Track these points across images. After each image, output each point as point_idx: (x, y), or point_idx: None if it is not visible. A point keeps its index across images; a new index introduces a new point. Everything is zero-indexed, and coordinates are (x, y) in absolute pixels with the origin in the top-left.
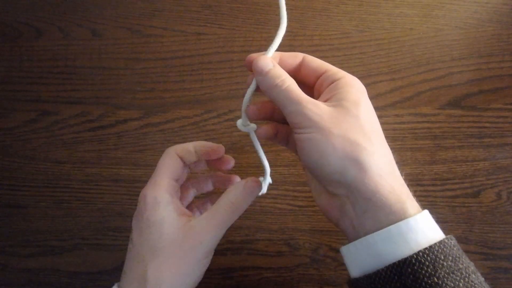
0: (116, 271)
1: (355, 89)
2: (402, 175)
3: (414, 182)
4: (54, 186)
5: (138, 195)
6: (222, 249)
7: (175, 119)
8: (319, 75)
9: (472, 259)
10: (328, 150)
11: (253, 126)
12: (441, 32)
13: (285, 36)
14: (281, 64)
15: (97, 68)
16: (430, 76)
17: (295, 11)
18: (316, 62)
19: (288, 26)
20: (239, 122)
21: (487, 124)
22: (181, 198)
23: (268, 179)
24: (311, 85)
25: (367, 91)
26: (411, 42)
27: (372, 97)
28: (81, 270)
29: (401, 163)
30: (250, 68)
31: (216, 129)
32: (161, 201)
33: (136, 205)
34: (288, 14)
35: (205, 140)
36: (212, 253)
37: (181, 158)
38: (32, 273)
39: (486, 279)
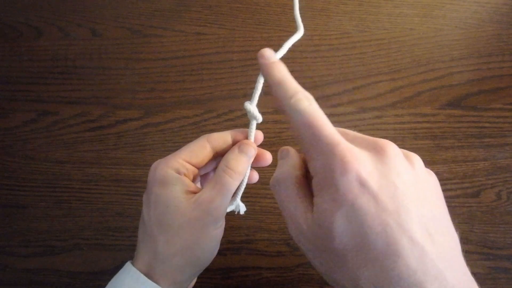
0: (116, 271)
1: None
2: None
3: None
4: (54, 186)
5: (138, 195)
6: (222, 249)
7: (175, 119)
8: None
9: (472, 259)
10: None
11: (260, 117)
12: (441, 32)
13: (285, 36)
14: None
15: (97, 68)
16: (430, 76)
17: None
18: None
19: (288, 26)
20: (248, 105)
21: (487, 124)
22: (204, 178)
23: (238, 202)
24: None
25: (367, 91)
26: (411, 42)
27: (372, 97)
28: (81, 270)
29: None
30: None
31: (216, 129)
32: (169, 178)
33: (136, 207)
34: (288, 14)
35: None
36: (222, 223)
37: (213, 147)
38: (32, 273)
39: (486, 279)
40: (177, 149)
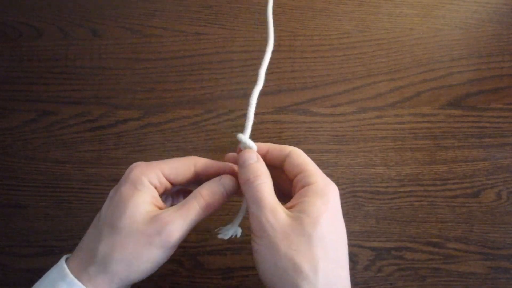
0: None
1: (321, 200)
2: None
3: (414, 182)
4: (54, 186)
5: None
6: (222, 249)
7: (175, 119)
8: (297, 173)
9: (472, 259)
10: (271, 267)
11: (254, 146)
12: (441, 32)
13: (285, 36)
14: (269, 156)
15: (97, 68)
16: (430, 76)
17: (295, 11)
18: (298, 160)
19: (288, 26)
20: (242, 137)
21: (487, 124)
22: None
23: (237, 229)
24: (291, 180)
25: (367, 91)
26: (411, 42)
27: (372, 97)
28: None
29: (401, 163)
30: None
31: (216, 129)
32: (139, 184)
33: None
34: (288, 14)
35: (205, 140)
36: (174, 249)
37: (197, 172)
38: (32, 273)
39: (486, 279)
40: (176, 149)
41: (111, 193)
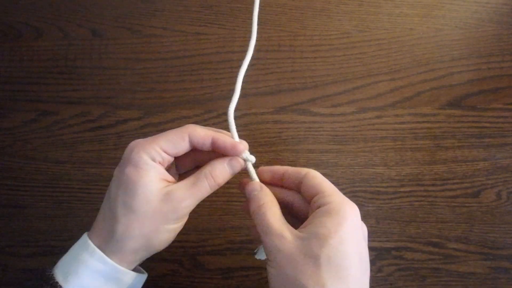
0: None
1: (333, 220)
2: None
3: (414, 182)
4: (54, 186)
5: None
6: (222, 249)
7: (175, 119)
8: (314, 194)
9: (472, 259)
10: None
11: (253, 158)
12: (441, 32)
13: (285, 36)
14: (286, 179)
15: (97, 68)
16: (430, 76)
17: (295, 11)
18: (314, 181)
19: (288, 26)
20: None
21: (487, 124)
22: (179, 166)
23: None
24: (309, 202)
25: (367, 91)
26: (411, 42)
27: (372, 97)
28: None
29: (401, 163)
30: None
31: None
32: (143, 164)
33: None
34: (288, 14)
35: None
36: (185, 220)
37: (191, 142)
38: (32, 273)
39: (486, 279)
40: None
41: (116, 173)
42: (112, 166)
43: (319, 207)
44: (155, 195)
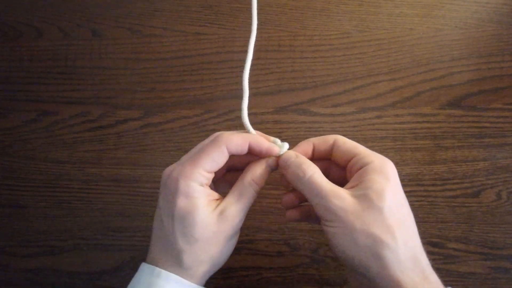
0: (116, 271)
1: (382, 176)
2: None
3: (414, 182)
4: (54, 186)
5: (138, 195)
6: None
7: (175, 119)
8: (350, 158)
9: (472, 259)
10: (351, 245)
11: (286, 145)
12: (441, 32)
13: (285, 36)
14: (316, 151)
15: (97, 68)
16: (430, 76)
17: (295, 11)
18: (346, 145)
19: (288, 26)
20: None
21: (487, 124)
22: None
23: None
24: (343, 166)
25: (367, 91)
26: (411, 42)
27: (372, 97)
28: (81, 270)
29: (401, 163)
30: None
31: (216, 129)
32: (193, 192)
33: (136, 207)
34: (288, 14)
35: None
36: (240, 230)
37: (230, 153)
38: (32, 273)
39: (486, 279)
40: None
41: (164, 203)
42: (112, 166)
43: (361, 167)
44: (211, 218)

________________________________________

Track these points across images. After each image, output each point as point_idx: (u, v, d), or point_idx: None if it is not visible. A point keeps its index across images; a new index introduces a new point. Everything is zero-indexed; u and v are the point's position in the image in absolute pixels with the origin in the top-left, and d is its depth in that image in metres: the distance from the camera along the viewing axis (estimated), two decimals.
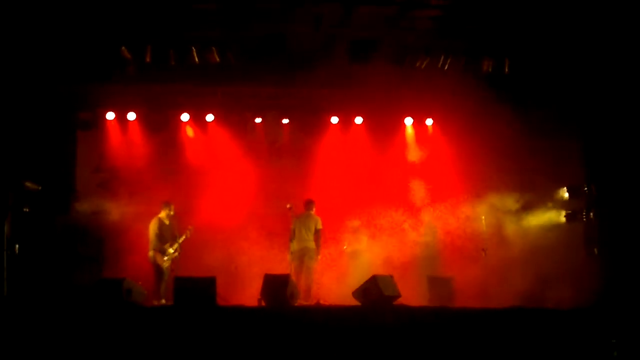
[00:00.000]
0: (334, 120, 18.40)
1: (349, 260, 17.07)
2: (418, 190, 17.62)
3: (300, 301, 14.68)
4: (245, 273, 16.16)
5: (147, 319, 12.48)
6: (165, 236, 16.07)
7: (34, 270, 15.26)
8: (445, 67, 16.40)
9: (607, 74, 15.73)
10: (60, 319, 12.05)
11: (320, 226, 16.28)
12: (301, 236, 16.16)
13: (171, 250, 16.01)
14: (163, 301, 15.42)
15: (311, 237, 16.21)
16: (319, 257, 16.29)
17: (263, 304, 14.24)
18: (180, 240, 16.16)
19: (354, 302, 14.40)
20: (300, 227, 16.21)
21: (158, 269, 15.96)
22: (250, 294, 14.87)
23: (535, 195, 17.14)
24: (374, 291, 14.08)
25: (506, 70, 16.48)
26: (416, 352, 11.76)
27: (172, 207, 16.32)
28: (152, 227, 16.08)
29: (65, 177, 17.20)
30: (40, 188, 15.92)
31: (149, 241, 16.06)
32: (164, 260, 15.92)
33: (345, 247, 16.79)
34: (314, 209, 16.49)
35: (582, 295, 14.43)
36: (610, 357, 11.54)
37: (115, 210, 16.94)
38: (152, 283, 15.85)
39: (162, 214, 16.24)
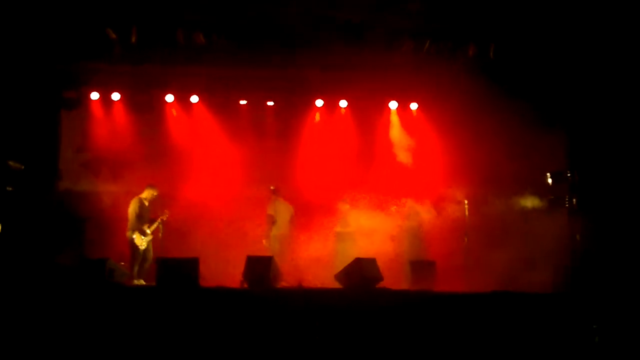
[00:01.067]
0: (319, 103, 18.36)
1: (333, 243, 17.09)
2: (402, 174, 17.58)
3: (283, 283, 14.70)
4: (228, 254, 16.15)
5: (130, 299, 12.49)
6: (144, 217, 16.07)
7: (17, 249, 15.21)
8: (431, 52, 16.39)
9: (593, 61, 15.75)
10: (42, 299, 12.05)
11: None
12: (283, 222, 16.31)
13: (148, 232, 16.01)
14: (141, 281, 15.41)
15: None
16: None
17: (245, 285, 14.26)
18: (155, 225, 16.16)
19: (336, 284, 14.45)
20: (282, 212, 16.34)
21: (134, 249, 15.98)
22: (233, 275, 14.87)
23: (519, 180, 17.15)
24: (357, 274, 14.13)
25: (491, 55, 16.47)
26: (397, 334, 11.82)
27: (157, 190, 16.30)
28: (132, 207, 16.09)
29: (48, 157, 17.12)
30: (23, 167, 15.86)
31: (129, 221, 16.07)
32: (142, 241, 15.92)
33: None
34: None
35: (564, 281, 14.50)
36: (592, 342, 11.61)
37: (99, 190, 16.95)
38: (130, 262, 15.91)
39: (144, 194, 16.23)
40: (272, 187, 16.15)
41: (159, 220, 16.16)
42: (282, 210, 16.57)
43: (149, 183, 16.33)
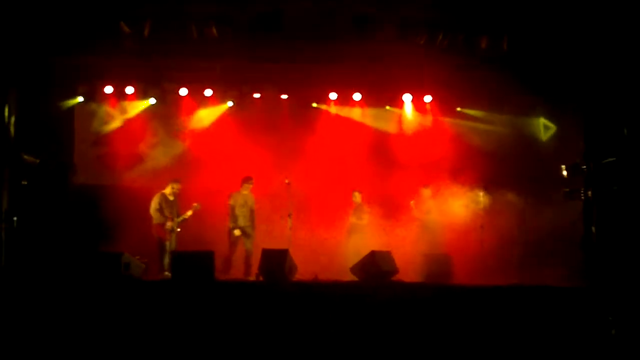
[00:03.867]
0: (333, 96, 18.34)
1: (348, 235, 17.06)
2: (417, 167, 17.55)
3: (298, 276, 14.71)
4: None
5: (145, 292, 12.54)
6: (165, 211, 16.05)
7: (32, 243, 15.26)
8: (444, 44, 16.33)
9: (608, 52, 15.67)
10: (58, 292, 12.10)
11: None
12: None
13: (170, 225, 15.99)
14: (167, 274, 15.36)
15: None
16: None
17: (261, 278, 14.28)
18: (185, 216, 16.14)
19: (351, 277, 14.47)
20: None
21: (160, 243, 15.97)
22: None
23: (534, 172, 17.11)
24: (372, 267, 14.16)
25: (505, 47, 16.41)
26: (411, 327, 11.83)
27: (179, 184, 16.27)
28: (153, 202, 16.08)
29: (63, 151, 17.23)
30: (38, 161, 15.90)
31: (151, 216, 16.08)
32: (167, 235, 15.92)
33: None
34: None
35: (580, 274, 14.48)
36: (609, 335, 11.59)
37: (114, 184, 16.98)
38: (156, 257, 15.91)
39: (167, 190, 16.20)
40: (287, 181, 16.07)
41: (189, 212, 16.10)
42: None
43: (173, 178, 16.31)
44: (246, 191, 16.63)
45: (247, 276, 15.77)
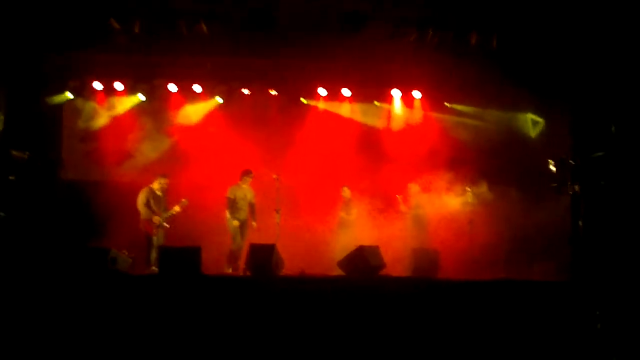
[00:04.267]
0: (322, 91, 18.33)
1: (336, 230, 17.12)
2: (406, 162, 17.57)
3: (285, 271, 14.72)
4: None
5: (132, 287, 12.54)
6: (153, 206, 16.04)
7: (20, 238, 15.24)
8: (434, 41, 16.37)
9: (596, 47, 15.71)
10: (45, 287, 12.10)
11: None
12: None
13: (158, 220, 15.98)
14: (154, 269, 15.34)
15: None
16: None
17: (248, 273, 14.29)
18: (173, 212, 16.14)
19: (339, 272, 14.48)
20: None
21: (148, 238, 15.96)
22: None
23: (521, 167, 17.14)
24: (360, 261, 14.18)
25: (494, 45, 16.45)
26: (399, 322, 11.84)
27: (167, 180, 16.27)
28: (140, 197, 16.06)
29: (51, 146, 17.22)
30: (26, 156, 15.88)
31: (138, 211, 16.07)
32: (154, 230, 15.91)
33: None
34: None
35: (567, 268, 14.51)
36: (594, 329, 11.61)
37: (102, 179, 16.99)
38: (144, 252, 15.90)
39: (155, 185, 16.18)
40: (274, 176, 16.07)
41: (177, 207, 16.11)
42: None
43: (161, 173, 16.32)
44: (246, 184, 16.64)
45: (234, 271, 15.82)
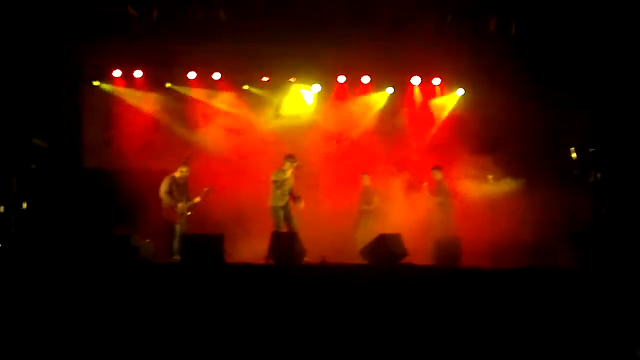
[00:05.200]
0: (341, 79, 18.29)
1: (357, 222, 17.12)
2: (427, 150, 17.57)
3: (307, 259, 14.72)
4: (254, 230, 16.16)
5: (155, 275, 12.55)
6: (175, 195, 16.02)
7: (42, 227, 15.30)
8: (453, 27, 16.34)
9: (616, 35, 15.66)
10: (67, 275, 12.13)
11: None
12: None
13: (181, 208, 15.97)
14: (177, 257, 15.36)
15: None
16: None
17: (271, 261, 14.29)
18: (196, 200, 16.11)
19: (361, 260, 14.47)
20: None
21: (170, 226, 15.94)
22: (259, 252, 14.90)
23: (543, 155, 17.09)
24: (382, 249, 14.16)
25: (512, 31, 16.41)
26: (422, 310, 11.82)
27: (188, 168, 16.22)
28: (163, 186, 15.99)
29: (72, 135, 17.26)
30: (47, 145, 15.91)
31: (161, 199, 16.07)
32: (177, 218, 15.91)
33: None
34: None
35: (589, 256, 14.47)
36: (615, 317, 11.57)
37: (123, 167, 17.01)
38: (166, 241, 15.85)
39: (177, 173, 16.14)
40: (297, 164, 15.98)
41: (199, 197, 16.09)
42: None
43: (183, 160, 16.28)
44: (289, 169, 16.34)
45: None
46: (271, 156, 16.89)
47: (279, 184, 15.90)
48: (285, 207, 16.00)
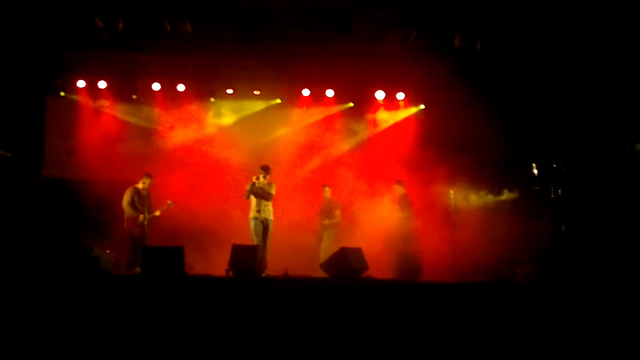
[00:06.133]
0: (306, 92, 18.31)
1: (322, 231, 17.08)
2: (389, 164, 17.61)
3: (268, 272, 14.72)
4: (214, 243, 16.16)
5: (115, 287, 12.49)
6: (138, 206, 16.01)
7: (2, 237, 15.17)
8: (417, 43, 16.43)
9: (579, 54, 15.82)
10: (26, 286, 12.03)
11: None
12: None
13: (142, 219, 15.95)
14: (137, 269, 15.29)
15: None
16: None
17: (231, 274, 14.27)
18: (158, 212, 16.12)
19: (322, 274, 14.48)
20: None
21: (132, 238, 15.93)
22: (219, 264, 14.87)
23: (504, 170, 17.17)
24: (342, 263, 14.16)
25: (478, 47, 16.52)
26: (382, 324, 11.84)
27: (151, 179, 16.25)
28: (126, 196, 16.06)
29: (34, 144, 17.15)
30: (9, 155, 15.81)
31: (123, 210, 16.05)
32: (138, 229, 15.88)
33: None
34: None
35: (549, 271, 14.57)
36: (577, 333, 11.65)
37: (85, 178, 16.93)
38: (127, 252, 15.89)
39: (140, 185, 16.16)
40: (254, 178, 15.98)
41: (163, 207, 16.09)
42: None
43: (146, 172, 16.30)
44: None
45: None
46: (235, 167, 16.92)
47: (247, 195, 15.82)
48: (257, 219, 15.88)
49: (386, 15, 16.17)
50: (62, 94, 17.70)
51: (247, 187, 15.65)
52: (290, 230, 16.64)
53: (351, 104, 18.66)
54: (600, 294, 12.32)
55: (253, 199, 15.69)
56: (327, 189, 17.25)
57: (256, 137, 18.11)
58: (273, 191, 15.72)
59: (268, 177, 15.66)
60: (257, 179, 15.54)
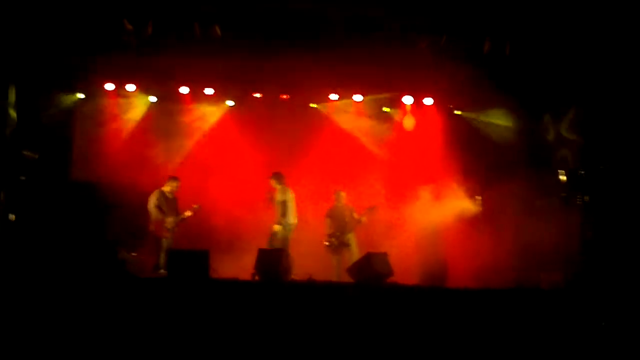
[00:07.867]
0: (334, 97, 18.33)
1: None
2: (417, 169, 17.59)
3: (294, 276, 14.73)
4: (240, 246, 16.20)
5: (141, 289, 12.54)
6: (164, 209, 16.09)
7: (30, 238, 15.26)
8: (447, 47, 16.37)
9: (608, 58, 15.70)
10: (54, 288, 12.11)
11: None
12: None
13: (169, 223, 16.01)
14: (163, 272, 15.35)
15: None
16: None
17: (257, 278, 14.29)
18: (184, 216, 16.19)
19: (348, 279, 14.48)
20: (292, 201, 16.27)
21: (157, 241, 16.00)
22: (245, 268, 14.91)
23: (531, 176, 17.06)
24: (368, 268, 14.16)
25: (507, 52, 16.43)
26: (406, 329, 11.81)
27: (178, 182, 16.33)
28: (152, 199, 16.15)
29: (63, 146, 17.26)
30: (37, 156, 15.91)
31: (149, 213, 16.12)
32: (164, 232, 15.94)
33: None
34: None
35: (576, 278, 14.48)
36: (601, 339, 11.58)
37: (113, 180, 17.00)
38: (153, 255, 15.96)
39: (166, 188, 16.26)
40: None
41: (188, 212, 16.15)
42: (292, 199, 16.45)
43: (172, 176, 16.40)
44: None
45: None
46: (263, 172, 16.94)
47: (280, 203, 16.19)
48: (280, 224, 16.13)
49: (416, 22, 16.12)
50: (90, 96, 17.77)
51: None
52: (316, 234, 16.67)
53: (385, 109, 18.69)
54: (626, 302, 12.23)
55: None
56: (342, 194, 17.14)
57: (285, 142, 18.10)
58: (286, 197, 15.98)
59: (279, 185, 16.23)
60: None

________________________________________

- What you have to do: Using the data above, say how many lines include the word "origin". Write only that number.

- Solution below: 2